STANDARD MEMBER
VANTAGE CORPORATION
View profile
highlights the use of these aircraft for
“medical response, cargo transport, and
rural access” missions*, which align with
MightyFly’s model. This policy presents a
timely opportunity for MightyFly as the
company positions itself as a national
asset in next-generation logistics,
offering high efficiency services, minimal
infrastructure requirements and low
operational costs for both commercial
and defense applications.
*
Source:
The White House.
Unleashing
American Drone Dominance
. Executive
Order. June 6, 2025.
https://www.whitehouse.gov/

......

## WHAT THE TASK REQUIRES
Reproduce the entries from their first line through the line containing "asset in next-generation", swapping "timely" for "valuable" and leaving everything else as it is.

## RESPONSE FOR THIS EXERCISE
STANDARD MEMBER
VANTAGE CORPORATION
View profile
highlights the use of these aircraft for
“medical response, cargo transport, and
rural access” missions*, which align with
MightyFly’s model. This policy presents a
valuable opportunity for MightyFly as the
company positions itself as a national
asset in next-generation logistics,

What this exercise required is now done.